> _PROVIDED MATERIAL_:
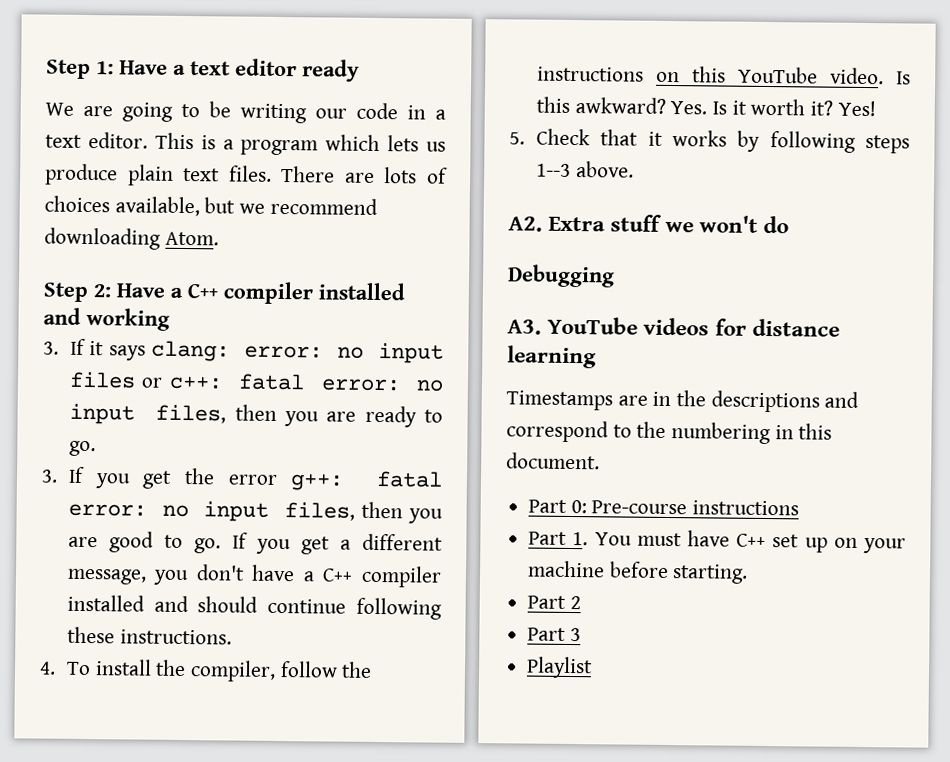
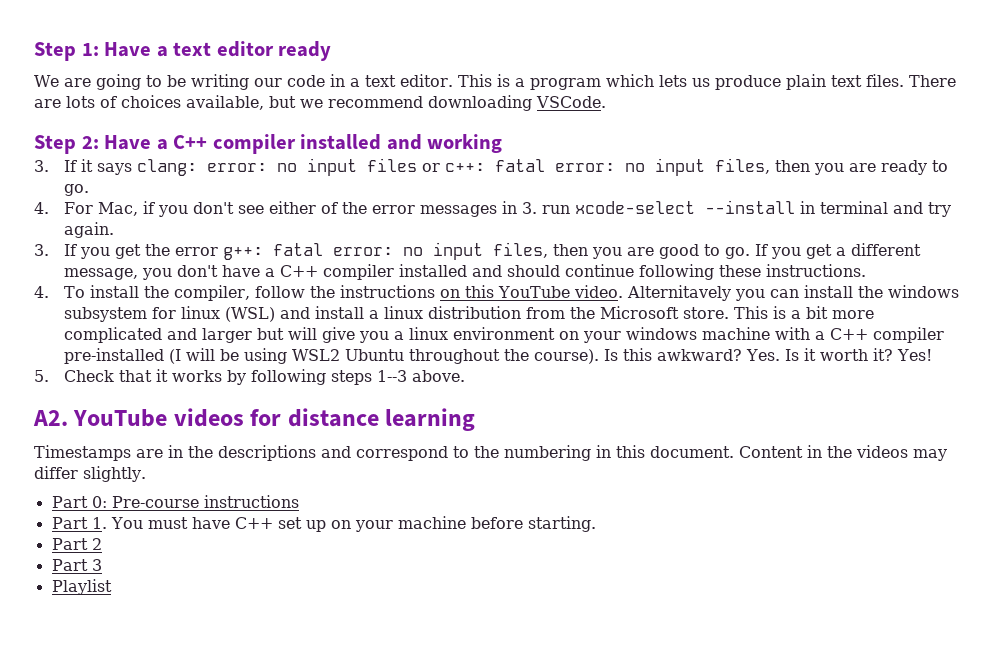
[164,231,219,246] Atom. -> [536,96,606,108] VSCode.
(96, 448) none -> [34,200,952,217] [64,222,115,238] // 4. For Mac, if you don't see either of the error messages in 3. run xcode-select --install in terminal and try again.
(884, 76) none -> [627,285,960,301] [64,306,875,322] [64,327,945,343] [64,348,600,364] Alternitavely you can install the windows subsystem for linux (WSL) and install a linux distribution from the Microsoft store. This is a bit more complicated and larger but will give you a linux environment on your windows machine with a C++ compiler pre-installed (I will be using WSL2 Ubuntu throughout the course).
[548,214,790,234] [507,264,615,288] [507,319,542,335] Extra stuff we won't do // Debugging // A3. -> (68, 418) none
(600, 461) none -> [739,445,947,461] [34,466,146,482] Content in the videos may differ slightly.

> _ACTIVITY_:
Nothing but the lines from the first line of the listing above to the line containing "(96, 448) none" should appear in the answer, each one exact and with no pictures.

> _PROBLEM SOLUTION_:
[164,231,219,246] Atom. -> [536,96,606,108] VSCode.
(96, 448) none -> [34,200,952,217] [64,222,115,238] // 4. For Mac, if you don't see either of the error messages in 3. run xcode-select --install in terminal and try again.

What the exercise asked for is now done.